→ To do
Say how many lines in the entries below mention "Area", with no other words.

________________________________________

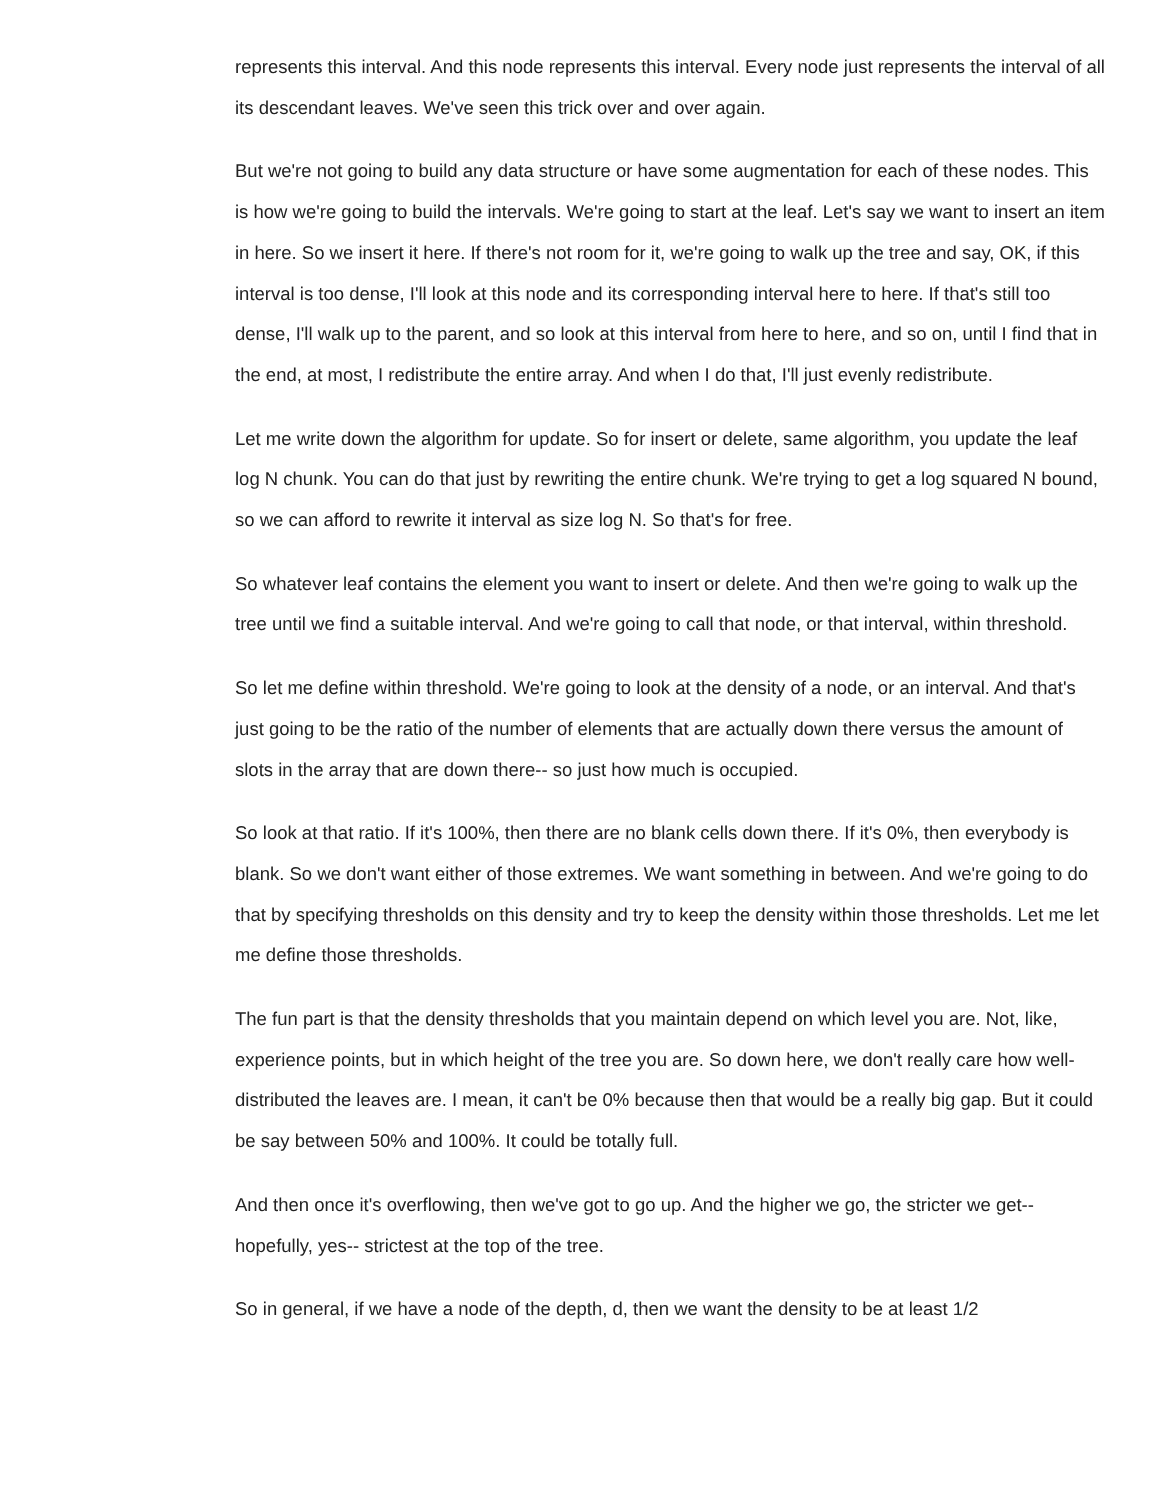represents this interval. And this node represents this interval. Every node just represents the interval of all its descendant leaves. We've seen this trick over and over again.
But we're not going to build any data structure or have some augmentation for each of these nodes. This is how we're going to build the intervals. We're going to start at the leaf. Let's say we want to insert an item in here. So we insert it here. If there's not room for it, we're going to walk up the tree and say, OK, if this interval is too dense, I'll look at this node and its corresponding interval here to here. If that's still too dense, I'll walk up to the parent, and so look at this interval from here to here, and so on, until I find that in the end, at most, I redistribute the entire array. And when I do that, I'll just evenly redistribute.
Let me write down the algorithm for update. So for insert or delete, same algorithm, you update the leaf log N chunk. You can do that just by rewriting the entire chunk. We're trying to get a log squared N bound, so we can afford to rewrite it interval as size log N. So that's for free.
So whatever leaf contains the element you want to insert or delete. And then we're going to walk up the tree until we find a suitable interval. And we're going to call that node, or that interval, within threshold.
So let me define within threshold. We're going to look at the density of a node, or an interval. And that's just going to be the ratio of the number of elements that are actually down there versus the amount of slots in the array that are down there-- so just how much is occupied.
So look at that ratio. If it's 100%, then there are no blank cells down there. If it's 0%, then everybody is blank. So we don't want either of those extremes. We want something in between. And we're going to do that by specifying thresholds on this density and try to keep the density within those thresholds. Let me let me define those thresholds.
The fun part is that the density thresholds that you maintain depend on which level you are. Not, like, experience points, but in which height of the tree you are. So down here, we don't really care how well-distributed the leaves are. I mean, it can't be 0% because then that would be a really big gap. But it could be say between 50% and 100%. It could be totally full.
And then once it's overflowing, then we've got to go up. And the higher we go, the stricter we get-- hopefully, yes-- strictest at the top of the tree.
So in general, if we have a node of the depth, d, then we want the density to be at least 1/2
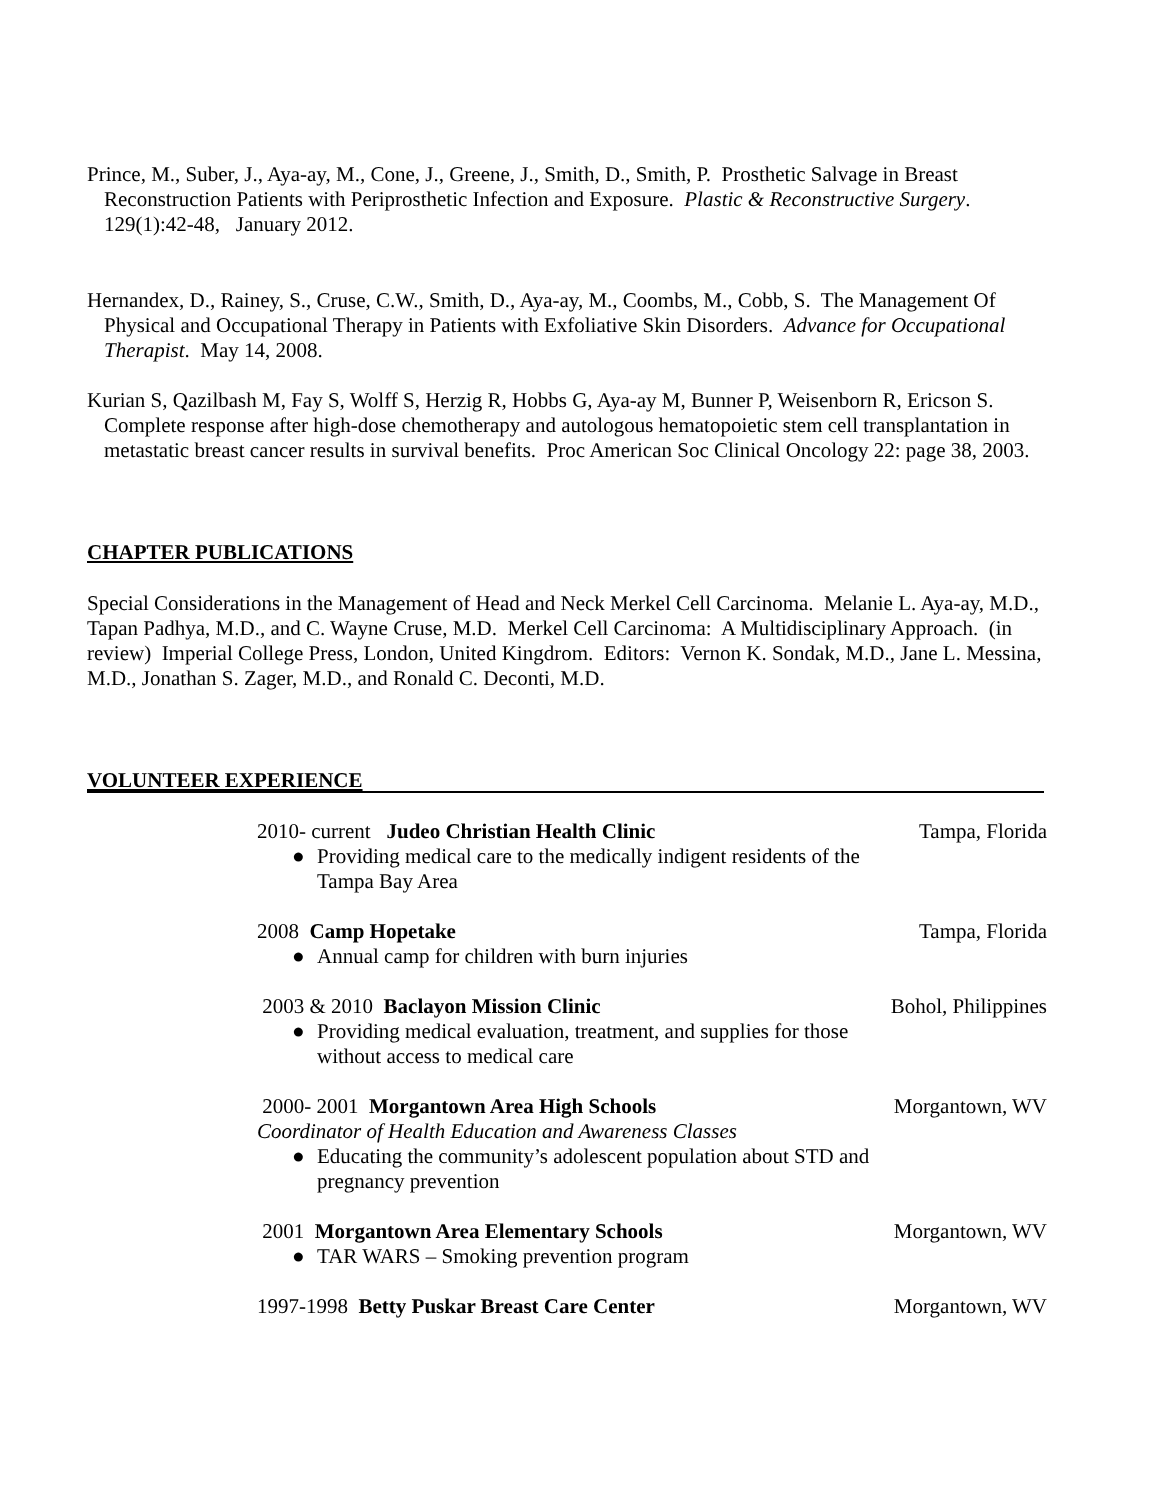Prince, M., Suber, J., Aya-ay, M., Cone, J., Greene, J., Smith, D., Smith, P. Prosthetic Salvage in Breast Reconstruction Patients with Periprosthetic Infection and Exposure. Plastic & Reconstructive Surgery. 129(1):42-48, January 2012.
Hernandex, D., Rainey, S., Cruse, C.W., Smith, D., Aya-ay, M., Coombs, M., Cobb, S. The Management Of Physical and Occupational Therapy in Patients with Exfoliative Skin Disorders. Advance for Occupational Therapist. May 14, 2008.
Kurian S, Qazilbash M, Fay S, Wolff S, Herzig R, Hobbs G, Aya-ay M, Bunner P, Weisenborn R, Ericson S. Complete response after high-dose chemotherapy and autologous hematopoietic stem cell transplantation in metastatic breast cancer results in survival benefits. Proc American Soc Clinical Oncology 22: page 38, 2003.
CHAPTER PUBLICATIONS
Special Considerations in the Management of Head and Neck Merkel Cell Carcinoma. Melanie L. Aya-ay, M.D., Tapan Padhya, M.D., and C. Wayne Cruse, M.D. Merkel Cell Carcinoma: A Multidisciplinary Approach. (in review) Imperial College Press, London, United Kingdrom. Editors: Vernon K. Sondak, M.D., Jane L. Messina, M.D., Jonathan S. Zager, M.D., and Ronald C. Deconti, M.D.
VOLUNTEER EXPERIENCE
2010- current Judeo Christian Health Clinic
Tampa, Florida
● Providing medical care to the medically indigent residents of the
Tampa Bay Area
2008 Camp Hopetake Tampa, Florida
● Annual camp for children with burn injuries
2003 & 2010 Baclayon Mission Clinic
Bohol, Philippines
● Providing medical evaluation, treatment, and supplies for those
without access to medical care
2000- 2001 Morgantown Area High Schools
Morgantown, WV
Coordinator of Health Education and Awareness Classes
● Educating the community’s adolescent population about STD and
pregnancy prevention
2001 Morgantown Area Elementary Schools
Morgantown, WV
● TAR WARS – Smoking prevention program
1997-1998 Betty Puskar Breast Care Center
Morgantown, WV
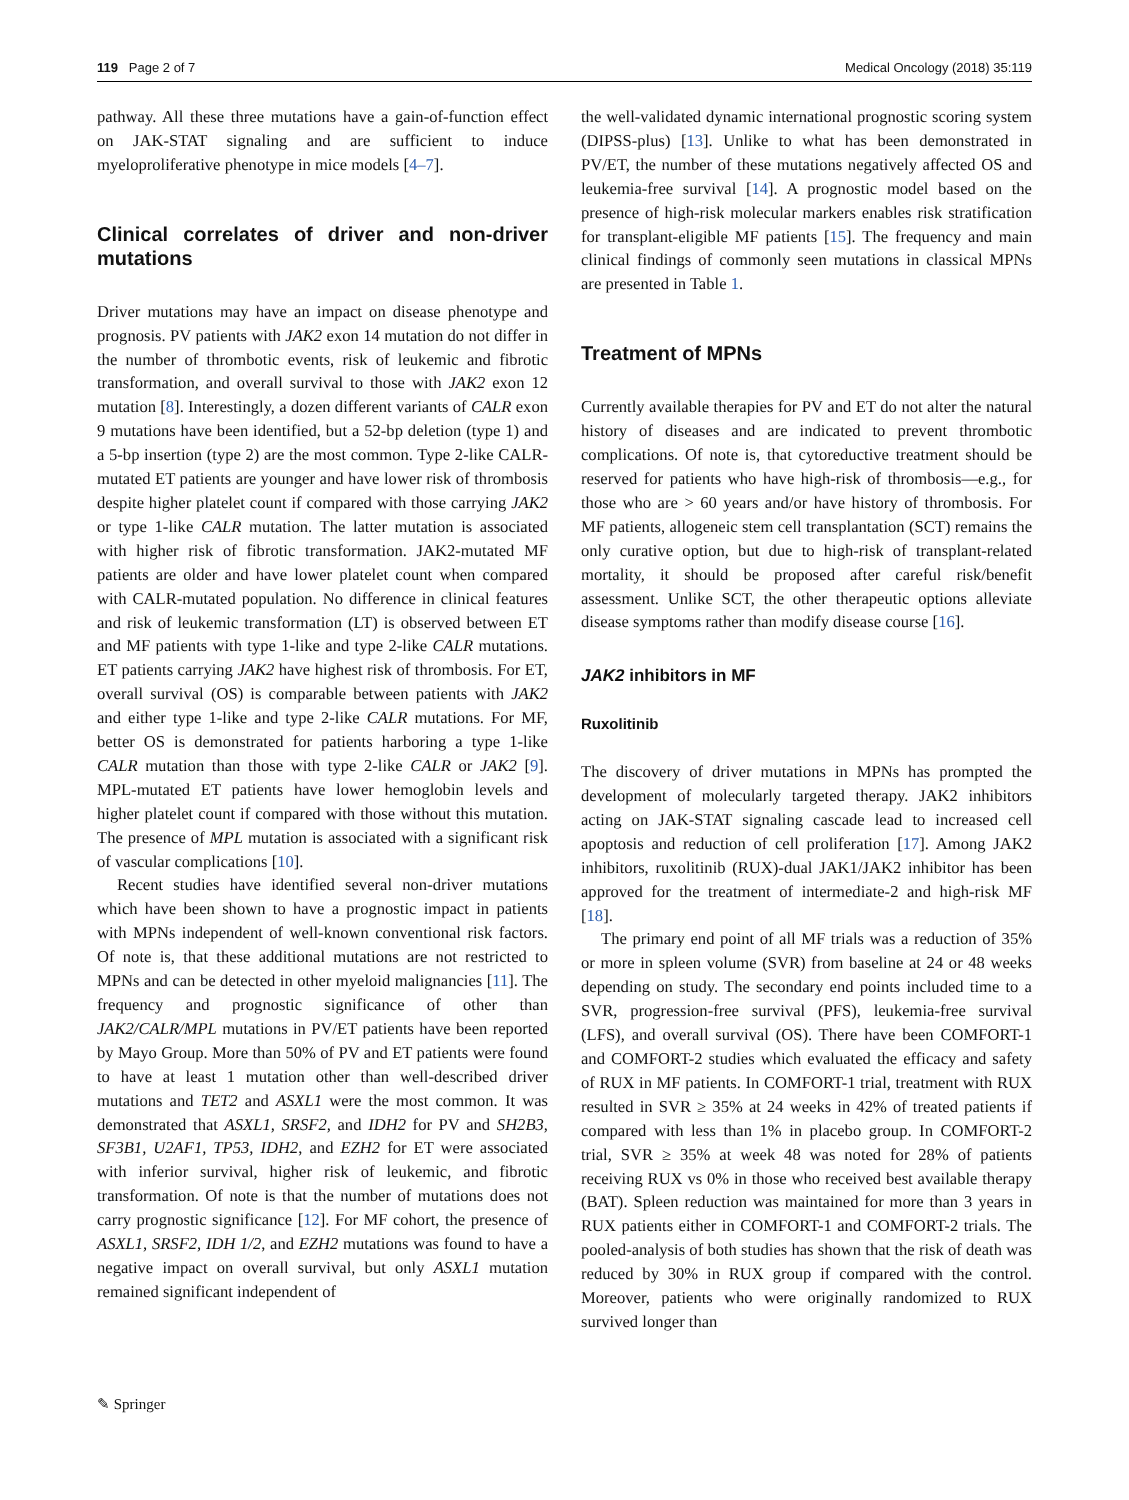119 Page 2 of 7 Medical Oncology (2018) 35:119
pathway. All these three mutations have a gain-of-function effect on JAK-STAT signaling and are sufficient to induce myeloproliferative phenotype in mice models [4–7].
Clinical correlates of driver and non-driver mutations
Driver mutations may have an impact on disease phenotype and prognosis. PV patients with JAK2 exon 14 mutation do not differ in the number of thrombotic events, risk of leukemic and fibrotic transformation, and overall survival to those with JAK2 exon 12 mutation [8]. Interestingly, a dozen different variants of CALR exon 9 mutations have been identified, but a 52-bp deletion (type 1) and a 5-bp insertion (type 2) are the most common. Type 2-like CALR-mutated ET patients are younger and have lower risk of thrombosis despite higher platelet count if compared with those carrying JAK2 or type 1-like CALR mutation. The latter mutation is associated with higher risk of fibrotic transformation. JAK2-mutated MF patients are older and have lower platelet count when compared with CALR-mutated population. No difference in clinical features and risk of leukemic transformation (LT) is observed between ET and MF patients with type 1-like and type 2-like CALR mutations. ET patients carrying JAK2 have highest risk of thrombosis. For ET, overall survival (OS) is comparable between patients with JAK2 and either type 1-like and type 2-like CALR mutations. For MF, better OS is demonstrated for patients harboring a type 1-like CALR mutation than those with type 2-like CALR or JAK2 [9]. MPL-mutated ET patients have lower hemoglobin levels and higher platelet count if compared with those without this mutation. The presence of MPL mutation is associated with a significant risk of vascular complications [10].
Recent studies have identified several non-driver mutations which have been shown to have a prognostic impact in patients with MPNs independent of well-known conventional risk factors. Of note is, that these additional mutations are not restricted to MPNs and can be detected in other myeloid malignancies [11]. The frequency and prognostic significance of other than JAK2/CALR/MPL mutations in PV/ET patients have been reported by Mayo Group. More than 50% of PV and ET patients were found to have at least 1 mutation other than well-described driver mutations and TET2 and ASXL1 were the most common. It was demonstrated that ASXL1, SRSF2, and IDH2 for PV and SH2B3, SF3B1, U2AF1, TP53, IDH2, and EZH2 for ET were associated with inferior survival, higher risk of leukemic, and fibrotic transformation. Of note is that the number of mutations does not carry prognostic significance [12]. For MF cohort, the presence of ASXL1, SRSF2, IDH 1/2, and EZH2 mutations was found to have a negative impact on overall survival, but only ASXL1 mutation remained significant independent of
the well-validated dynamic international prognostic scoring system (DIPSS-plus) [13]. Unlike to what has been demonstrated in PV/ET, the number of these mutations negatively affected OS and leukemia-free survival [14]. A prognostic model based on the presence of high-risk molecular markers enables risk stratification for transplant-eligible MF patients [15]. The frequency and main clinical findings of commonly seen mutations in classical MPNs are presented in Table 1.
Treatment of MPNs
Currently available therapies for PV and ET do not alter the natural history of diseases and are indicated to prevent thrombotic complications. Of note is, that cytoreductive treatment should be reserved for patients who have high-risk of thrombosis—e.g., for those who are > 60 years and/or have history of thrombosis. For MF patients, allogeneic stem cell transplantation (SCT) remains the only curative option, but due to high-risk of transplant-related mortality, it should be proposed after careful risk/benefit assessment. Unlike SCT, the other therapeutic options alleviate disease symptoms rather than modify disease course [16].
JAK2 inhibitors in MF
Ruxolitinib
The discovery of driver mutations in MPNs has prompted the development of molecularly targeted therapy. JAK2 inhibitors acting on JAK-STAT signaling cascade lead to increased cell apoptosis and reduction of cell proliferation [17]. Among JAK2 inhibitors, ruxolitinib (RUX)-dual JAK1/JAK2 inhibitor has been approved for the treatment of intermediate-2 and high-risk MF [18].
The primary end point of all MF trials was a reduction of 35% or more in spleen volume (SVR) from baseline at 24 or 48 weeks depending on study. The secondary end points included time to a SVR, progression-free survival (PFS), leukemia-free survival (LFS), and overall survival (OS). There have been COMFORT-1 and COMFORT-2 studies which evaluated the efficacy and safety of RUX in MF patients. In COMFORT-1 trial, treatment with RUX resulted in SVR ≥ 35% at 24 weeks in 42% of treated patients if compared with less than 1% in placebo group. In COMFORT-2 trial, SVR ≥ 35% at week 48 was noted for 28% of patients receiving RUX vs 0% in those who received best available therapy (BAT). Spleen reduction was maintained for more than 3 years in RUX patients either in COMFORT-1 and COMFORT-2 trials. The pooled-analysis of both studies has shown that the risk of death was reduced by 30% in RUX group if compared with the control. Moreover, patients who were originally randomized to RUX survived longer than
✎ Springer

________________________________________

→ Response
3